8 février.(1917)
Nous sommes sous la neige depuis une dizaine de jours.
Il ne dégèle même pas dans le milieu de l’après-midi, et le vent a ramené la neige en si grande abondance au revers des talus que, dans le chemin qui les borde, on a dû creuser des tranchées. Toutes les routes en contre-bas sont comblées jusqu’au ras des champs à l’entour. Quand on suit la routine, on enfonce jusqu’au haut des cuisses ; on disparait ; force est de marcher en plein champ, heureux encore si l’on distingue ses limites ; passé quoi, l’on roule dans la fondrière. J’ai longuement contemplé hier soir, et j’ai emmené Em, voir le presque imperceptible mais continuel travail du vent sur la neige ; toute la plaine est comme estompée par le mince voile de poussière de neige en mouvement ; elle court au ras du sol, comme fait le sable des dunes ; le soleil couchant l’irisait.
[…]André Gide – journal
ROME. Jeudi 8 février.(1877)
Je me suis endormie à Vintimille et je ne me suis réveillée qu’à Rome, moralement et physiquement. Malgré moi j’ai dû rester jusqu’au soir, car le train pour Naples part à dix heures seulement.

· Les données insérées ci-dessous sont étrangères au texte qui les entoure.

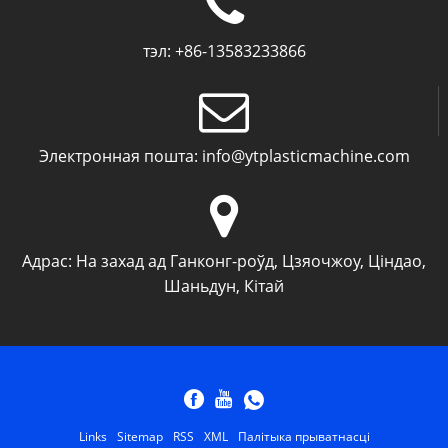
тэл:
+86-13583233866
Электронная пошта:
info@ytplasticmachine.com
Адрас:
На захад ад Ганконг-роўд, Цзяочжоу, Ціндао,
Шаньдун, Кітай
Links
Sitemap
RSS
XML
Палітыка прыватнасці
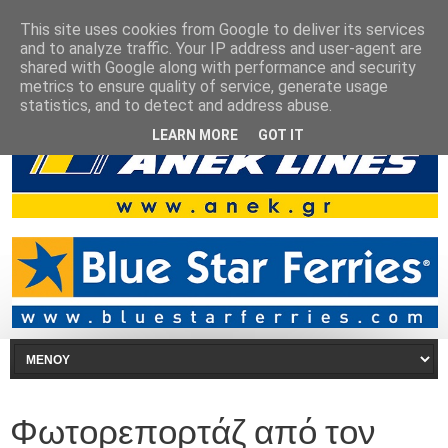
This site uses cookies from Google to deliver its services
and to analyze traffic. Your IP address and user-agent are
shared with Google along with performance and security
metrics to ensure quality of service, generate usage
statistics, and to detect and address abuse.
LEARN MORE
GOT IT
Φωτορεπορτάζ από τον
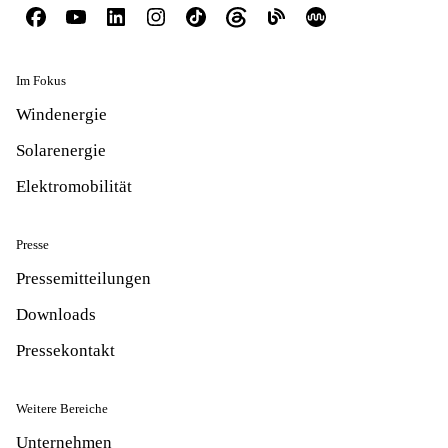
Im Fokus
Windenergie
Solarenergie
Elektromobilität
Presse
Pressemitteilungen
Downloads
Pressekontakt
Weitere Bereiche
Unternehmen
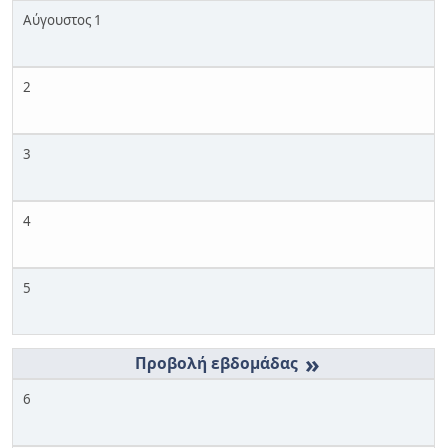
Αύγουστος 1
2
3
4
5
»
6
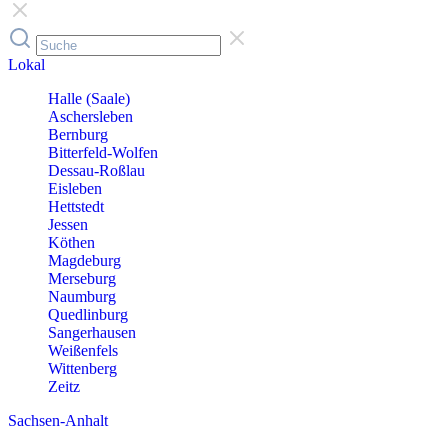
Lokal
Halle (Saale)
Aschersleben
Bernburg
Bitterfeld-Wolfen
Dessau-Roßlau
Eisleben
Hettstedt
Jessen
Köthen
Magdeburg
Merseburg
Naumburg
Quedlinburg
Sangerhausen
Weißenfels
Wittenberg
Zeitz
Sachsen-Anhalt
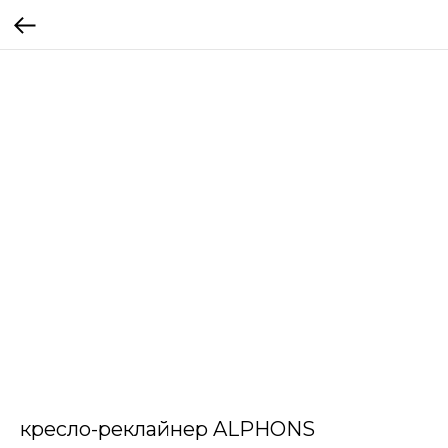
кресло-реклайнер ALPHONS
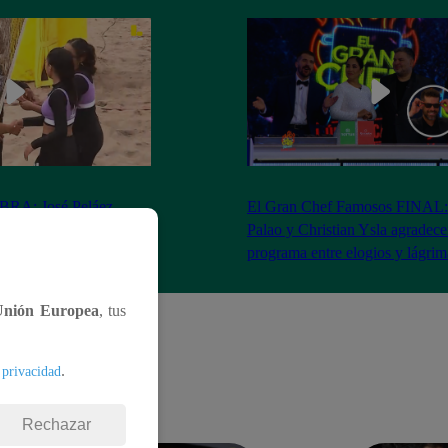
RA: José Peláez
El Gran Chef Famosos FINAL:
 se rapa tras la victoria
Palao y Christian Ysla agradece
AO
programa entre elogios y lágrim
Unión Europea
, tus
.
 privacidad
Rechazar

Toute une journée à Rome !
… heures vingt je quitte Rome, je m’endors et je suis à Naples. Je n’ai cependant pas assez bien dormi pour ne pas entendre un monsieur grincheux qui se plaignait au conducteur de la présence de Prater. Le galant conducteur a donné raison à notre chien.
Mais voici Naples. Êtes-vous comme moi ? À l’approche d’une grande et belle ville, je suis prise de palpitations, d’inquiétudes, je voudrais prendre la ville pour moi.
Nous mettons plus d’une heure pour arriver à l’hôtel du Louvre. Un encombrement et surtout des cris et un désordre prodigieux.Les femmes ont des têtes exorbitantes ici ; on dirait des femmes que l’on montre dans les ménageries avec les serpents, les tigres, etc.
À Rome, je n’aime que ce qui est vieux. À Naples, il n’y a de joli que ce qui est neuf.Marie Bashkirtseff – journal
8 février 2026
Les cauchemars nocturnes reviennent qui ne laissent comme trace que le malaise d'avoir participé à ce monde de violences... les images ont disparu... quelque chose d'impalpable, de furtif, s'empare de ma mémoire... quelque chose que les mots ne saisissent pas...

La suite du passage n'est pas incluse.